Dataset entries:
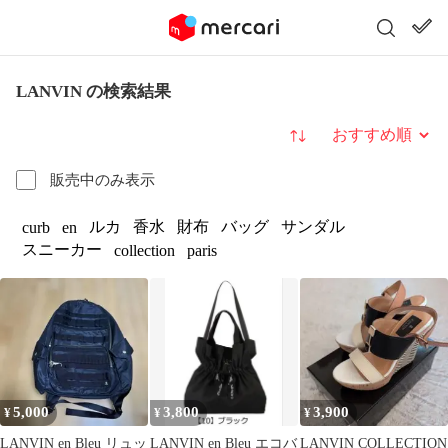
LANVIN の検索結果
並び替え
販売中のみ表示
ルカ
香水
財布
バッグ
サンダル
curb
en
スニーカー
collection
paris
5,000
3,800
3,900
¥
¥
¥
LANVIN en Bleu リュッ
LANVIN en Bleu エコバ
LANVIN COLLECTION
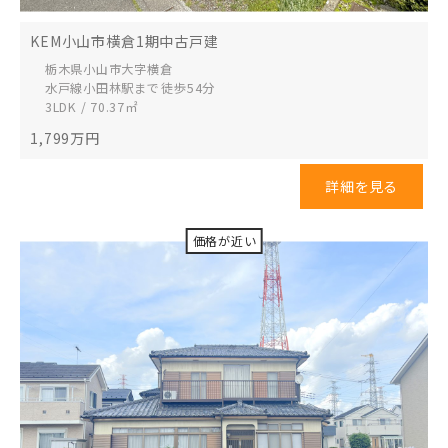
KEM小山市横倉1期中古戸建
栃木県小山市
大字横倉
水戸線小田林駅まで 徒歩54分
3LDK / 70.37㎡
1,799
万円
詳細を見る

- _TASK DETAILS_
Could you write out the records exactly while omitting every picture?

- _SOLUTION FOR THIS TASK_
LANVIN の検索結果
並び替え
販売中のみ表示
ルカ
香水
財布
バッグ
サンダル
curb
en
スニーカー
collection
paris
5,000
3,800
3,900
¥
¥
¥
LANVIN en Bleu リュッ
LANVIN en Bleu エコバ
LANVIN COLLECTION
KEM小山市横倉1期中古戸建
栃木県小山市
大字横倉
水戸線小田林駅まで 徒歩54分
3LDK / 70.37㎡
1,799
万円
詳細を見る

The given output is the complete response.